Winter, 2021

Initiated by Kate Russell Henry, I joined 14 other women in a collaborative sewing project called “This Too Shall Pass.” Everyone who participated is an Surface Design Association member. It had been in the works well over a year, passed from person to person with each bringing in her own worked upon patch, plus adding to others (if she wanted to). No rules to speak of other than size parameters (roughly 5” x 7”) and jotting down materials you used. I was # 15... so many hard acts to follow!

Fall, 2014

Making baskets has come out of a need to bring organization into my sometimes chaotic life. I want storage that is jolly, colorful, and not too hard to build. The paper, silk, and yarns (often "tailings" or leftovers, precious scraps from collages) used are all hand painted, dyed, or embellished in some way. Cooked organic cornstarch and water make the glue used to hold them together and they are shaped and dried on a form.

Summer, 2014

statement for summer exhibit, ocean...

My grandchild is coming, a creature from the deep. A mostly silent world, language of water. She brings a shell to her ear. Small fish dart ahead. Slow dance and reach to the warm walls of her sea cave. A child from the deep who will soon see the light of day.

August 13, 2011

What would happen if I actually set out to do a painting or two or ten that I know I could paint, that I know would be fine, instead of this constant putting off, going around the picture I want to do? Side stepping with experimentation. Experimenting is my creative procrastination only it's not creative anymore, it's simply evasion.

Winter 2007

The best part of working with Shira Singer and Leanne Nickon has been the companionable experimenting, discovering new ways of playing with tried and true techniques in coloring cloth.

There's a letting go of expectations for great artistic results and of most self-judgement, although occasionally the phrase "pig's breakfast" does enter my mind.  The process of experimenting with resist techniques is endlessly fascinating and I enjoy the constant element of surprise.  One can never entirely predict what one will end up with.

September 1, 2006

At the end of a small stretch of time camping out on North Twinnic...

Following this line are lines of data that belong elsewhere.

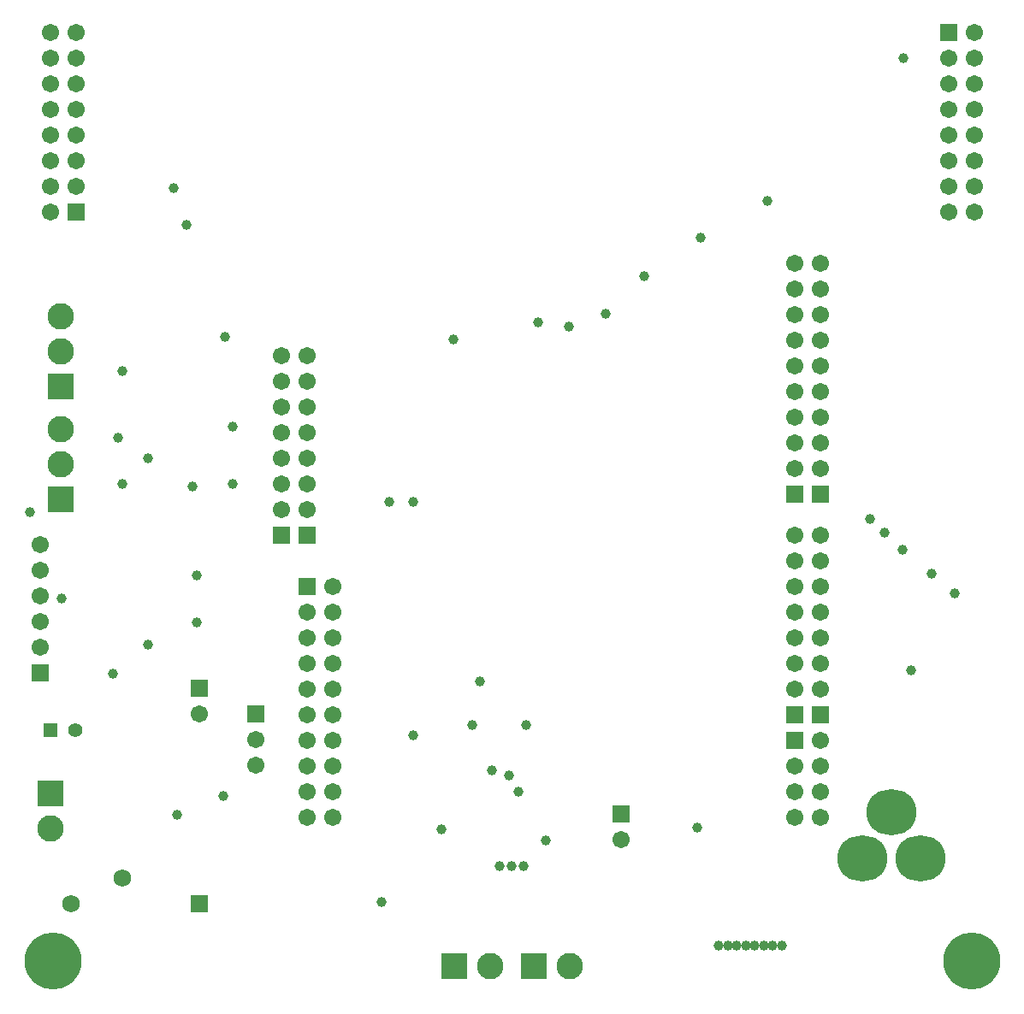
<source format=gbs>
G04 Layer_Color=8150272*
%FSLAX25Y25*%
%MOIN*%
G70*
G01*
G75*
%ADD65C,0.06706*%
%ADD66R,0.06706X0.06706*%
%ADD67O,0.19700X0.17700*%
%ADD68R,0.10300X0.10300*%
%ADD69C,0.10300*%
%ADD70R,0.05600X0.05600*%
%ADD71C,0.05600*%
%ADD72C,0.06800*%
%ADD73R,0.06800X0.06800*%
%ADD74R,0.10300X0.10300*%
%ADD75C,0.22200*%
%ADD76C,0.03900*%
D65*
X420000Y170000D02*
D03*
X410000D02*
D03*
X420000Y180000D02*
D03*
X410000Y180000D02*
D03*
X420000Y190000D02*
D03*
X410000D02*
D03*
X420000Y200000D02*
D03*
X116000Y236500D02*
D03*
Y246500D02*
D03*
Y256500D02*
D03*
Y266500D02*
D03*
Y276500D02*
D03*
X420000Y316000D02*
D03*
Y386000D02*
D03*
Y376000D02*
D03*
Y366000D02*
D03*
Y356000D02*
D03*
Y346000D02*
D03*
Y336000D02*
D03*
Y326000D02*
D03*
Y306000D02*
D03*
X410000Y316000D02*
D03*
Y386000D02*
D03*
Y376000D02*
D03*
Y366000D02*
D03*
X410000Y356000D02*
D03*
X410000Y346000D02*
D03*
Y336000D02*
D03*
Y326000D02*
D03*
X410000Y306000D02*
D03*
X220000Y290000D02*
D03*
Y300000D02*
D03*
Y310000D02*
D03*
Y320000D02*
D03*
Y330000D02*
D03*
Y340000D02*
D03*
Y350000D02*
D03*
X210000Y290000D02*
D03*
Y300000D02*
D03*
Y310000D02*
D03*
Y320000D02*
D03*
Y330000D02*
D03*
Y340000D02*
D03*
Y350000D02*
D03*
X178000Y210500D02*
D03*
X230000Y260000D02*
D03*
X220000Y250000D02*
D03*
X230000D02*
D03*
X220000Y240000D02*
D03*
X230000Y240000D02*
D03*
X220000Y230000D02*
D03*
X230000D02*
D03*
X220000Y220000D02*
D03*
X230000D02*
D03*
X220000Y210000D02*
D03*
X230000D02*
D03*
X220000Y200000D02*
D03*
X230000D02*
D03*
X220000Y190000D02*
D03*
X230000Y190000D02*
D03*
X220000Y180000D02*
D03*
X230000D02*
D03*
X220000Y170000D02*
D03*
X230000D02*
D03*
X420000Y220000D02*
D03*
Y230000D02*
D03*
Y240000D02*
D03*
Y250000D02*
D03*
Y260000D02*
D03*
Y270000D02*
D03*
Y280000D02*
D03*
X410000Y220000D02*
D03*
Y230000D02*
D03*
Y240000D02*
D03*
Y250000D02*
D03*
Y260000D02*
D03*
Y270000D02*
D03*
Y280000D02*
D03*
X200000Y200500D02*
D03*
Y190500D02*
D03*
X120000Y476000D02*
D03*
X130000Y476000D02*
D03*
X120000Y466000D02*
D03*
X130000D02*
D03*
X120000Y456000D02*
D03*
X130000D02*
D03*
X120000Y446000D02*
D03*
X130000D02*
D03*
X120000Y436000D02*
D03*
X130000D02*
D03*
X120000Y426000D02*
D03*
X130000Y426000D02*
D03*
X120000Y416000D02*
D03*
X130000D02*
D03*
X120000Y406000D02*
D03*
X480000D02*
D03*
X470000Y406000D02*
D03*
X480000Y416000D02*
D03*
X470000D02*
D03*
X480000Y426000D02*
D03*
X470000D02*
D03*
X480000Y436000D02*
D03*
X470000D02*
D03*
X480000Y446000D02*
D03*
X470000D02*
D03*
X480000Y456000D02*
D03*
X470000Y456000D02*
D03*
X480000Y466000D02*
D03*
X470000D02*
D03*
X480000Y476000D02*
D03*
X342500Y161500D02*
D03*
D66*
X410000Y200000D02*
D03*
X116000Y226500D02*
D03*
X420000Y296000D02*
D03*
X410000D02*
D03*
X220000Y280000D02*
D03*
X210000D02*
D03*
X178000Y220500D02*
D03*
X220000Y260000D02*
D03*
X420000Y210000D02*
D03*
X410000D02*
D03*
X200000Y210500D02*
D03*
X130000Y406000D02*
D03*
X470000Y476000D02*
D03*
X342500Y171500D02*
D03*
D67*
X436500Y154000D02*
D03*
X459000D02*
D03*
X447700Y172000D02*
D03*
D68*
X124000Y338000D02*
D03*
Y294000D02*
D03*
X120000Y179500D02*
D03*
D69*
X124000Y351780D02*
D03*
Y365559D02*
D03*
Y307780D02*
D03*
Y321559D02*
D03*
X120000Y165720D02*
D03*
X291280Y112000D02*
D03*
X322280D02*
D03*
D70*
X120000Y204000D02*
D03*
D71*
X129800D02*
D03*
D72*
X148000Y146500D02*
D03*
X128000Y136500D02*
D03*
D73*
X178000D02*
D03*
D74*
X277500Y112000D02*
D03*
X308500D02*
D03*
D75*
X121000Y114000D02*
D03*
X479000D02*
D03*
D76*
X455500Y227500D02*
D03*
X187500Y178500D02*
D03*
X463500Y265000D02*
D03*
X146500Y318000D02*
D03*
X313000Y161000D02*
D03*
X272500Y165500D02*
D03*
X249000Y137000D02*
D03*
X295000Y151000D02*
D03*
X302500Y180000D02*
D03*
X287500Y223000D02*
D03*
X177000Y264500D02*
D03*
X175500Y299000D02*
D03*
X191000Y322500D02*
D03*
X148000Y300000D02*
D03*
X191000D02*
D03*
X124500Y255500D02*
D03*
X112000Y289000D02*
D03*
X177000Y246000D02*
D03*
X158000Y310000D02*
D03*
X261500Y202000D02*
D03*
X188000Y357500D02*
D03*
X148000Y344000D02*
D03*
X439500Y286500D02*
D03*
X445000Y281000D02*
D03*
X452000Y274500D02*
D03*
X472500Y257500D02*
D03*
X452500Y466000D02*
D03*
X399500Y410500D02*
D03*
X351500Y381199D02*
D03*
X336500Y366500D02*
D03*
X322000Y361500D02*
D03*
X310000Y363000D02*
D03*
X373500Y396000D02*
D03*
X277000Y356500D02*
D03*
X261500Y293000D02*
D03*
X252000D02*
D03*
X168000Y415500D02*
D03*
X173000Y401000D02*
D03*
X405000Y120000D02*
D03*
X401500D02*
D03*
X398000D02*
D03*
X394500D02*
D03*
X391000D02*
D03*
X387500D02*
D03*
X384000D02*
D03*
X380500D02*
D03*
X292000Y188500D02*
D03*
X298795Y186500D02*
D03*
X284500Y206000D02*
D03*
X144500Y226000D02*
D03*
X158000Y237500D02*
D03*
X299750Y151000D02*
D03*
X304500D02*
D03*
X305500Y206000D02*
D03*
X372000Y166000D02*
D03*
X169500Y171000D02*
D03*
M02*

</source>
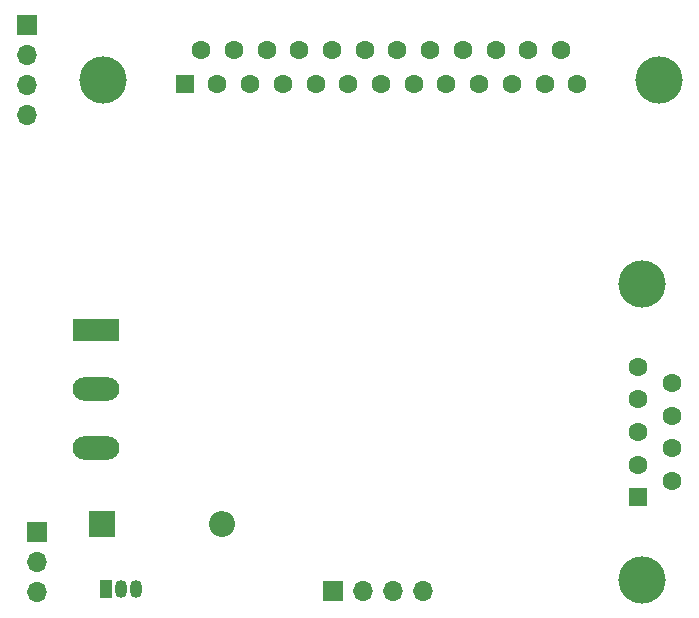
<source format=gbr>
%TF.GenerationSoftware,KiCad,Pcbnew,7.0.1*%
%TF.CreationDate,2023-06-01T09:44:18-03:00*%
%TF.ProjectId,BitBangARM,42697442-616e-4674-9152-4d2e6b696361,rev?*%
%TF.SameCoordinates,Original*%
%TF.FileFunction,Soldermask,Bot*%
%TF.FilePolarity,Negative*%
%FSLAX46Y46*%
G04 Gerber Fmt 4.6, Leading zero omitted, Abs format (unit mm)*
G04 Created by KiCad (PCBNEW 7.0.1) date 2023-06-01 09:44:18*
%MOMM*%
%LPD*%
G01*
G04 APERTURE LIST*
%ADD10R,1.700000X1.700000*%
%ADD11O,1.700000X1.700000*%
%ADD12R,3.960000X1.980000*%
%ADD13O,3.960000X1.980000*%
%ADD14C,4.000000*%
%ADD15R,1.600000X1.600000*%
%ADD16C,1.600000*%
%ADD17R,1.050000X1.500000*%
%ADD18O,1.050000X1.500000*%
%ADD19R,2.200000X2.200000*%
%ADD20O,2.200000X2.200000*%
G04 APERTURE END LIST*
D10*
%TO.C,J7*%
X147866500Y-126664100D03*
D11*
X150406500Y-126664100D03*
X152946500Y-126664100D03*
X155486500Y-126664100D03*
%TD*%
D12*
%TO.C,J3*%
X127836500Y-104566100D03*
D13*
X127836500Y-109566100D03*
X127836500Y-114566100D03*
%TD*%
D10*
%TO.C,J5*%
X121961500Y-78684100D03*
D11*
X121961500Y-81224100D03*
X121961500Y-83764100D03*
X121961500Y-86304100D03*
%TD*%
D14*
%TO.C,J4*%
X174046500Y-125684100D03*
X174046500Y-100684100D03*
D15*
X173746500Y-118724100D03*
D16*
X173746500Y-115954100D03*
X173746500Y-113184100D03*
X173746500Y-110414100D03*
X173746500Y-107644100D03*
X176586500Y-117339100D03*
X176586500Y-114569100D03*
X176586500Y-111799100D03*
X176586500Y-109029100D03*
%TD*%
D17*
%TO.C,Q1*%
X128696500Y-126489100D03*
D18*
X129966500Y-126489100D03*
X131236500Y-126489100D03*
%TD*%
D19*
%TO.C,D2*%
X128344500Y-120996100D03*
D20*
X138504500Y-120996100D03*
%TD*%
D14*
%TO.C,J2*%
X175511500Y-83404100D03*
X128411500Y-83404100D03*
D15*
X135341500Y-83704100D03*
D16*
X138111500Y-83704100D03*
X140881500Y-83704100D03*
X143651500Y-83704100D03*
X146421500Y-83704100D03*
X149191500Y-83704100D03*
X151961500Y-83704100D03*
X154731500Y-83704100D03*
X157501500Y-83704100D03*
X160271500Y-83704100D03*
X163041500Y-83704100D03*
X165811500Y-83704100D03*
X168581500Y-83704100D03*
X136726500Y-80864100D03*
X139496500Y-80864100D03*
X142266500Y-80864100D03*
X145036500Y-80864100D03*
X147806500Y-80864100D03*
X150576500Y-80864100D03*
X153346500Y-80864100D03*
X156116500Y-80864100D03*
X158886500Y-80864100D03*
X161656500Y-80864100D03*
X164426500Y-80864100D03*
X167196500Y-80864100D03*
%TD*%
D10*
%TO.C,JP2*%
X122861500Y-121639100D03*
D11*
X122861500Y-124179100D03*
X122861500Y-126719100D03*
%TD*%
M02*

</source>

Why is it always surprising to me that I can't tell if I like a picture or what I feel about a picture when I've just finished it?  Is it that the picture hasn't settled?  or me?  Today feels like a gift.  Perhaps it takes two days of thrashing to get something of this peace.  The last two days have been hard, but I've been doing a lot of looking all along.  It's so still today. So far, other than that little zephyr when I first started.  I have more courage today, the day of departure.

 Spring, 2005

I work in batik and collage, reinterpreting ancient primary shapes - variations of circles, squares, and rectangles that occasionally incorporate calligraphic forms.   These pictures are made with hand painted and dyed mulberry paper, hot wax, crayons, glue, silk and materials from nature.

I experiment with many layers exploring whatever it is that each day brings, whether it be a range of emotions, events or dreams, the blossoming of new ideas (or ideas I think are new), or the turning of the seasons and nature's full engagement of the senses.  Some layers are composed of nothing but the sheer joy of interacting with the materials.

When combining batik and collage, much can be hidden or revealed in the interplay of opaque and transparent elements.

The artist and teacher Robert Henri states in his book The Art Spirit (1923): "The brush stroke at the moment of contact carries inevitably the exact state of being of the artist at that exact moment in the work"

 Resist

A word about resist... This technique describes the application on paper or fabric of a substance (hot wax, water-based resist, or gutta are examples) that literally resists (blocks out) the paint or dye in a given specific area. Among the various choices of resist, I favor hot wax, which is painted onto silk or paper, alternately with watercolors, dyes, and/or acrylics, but crayons are a close second.

Stars

Built of paper mache, covered with hand-painted and decorated paper, in all sizes and shapes for all seasons and events.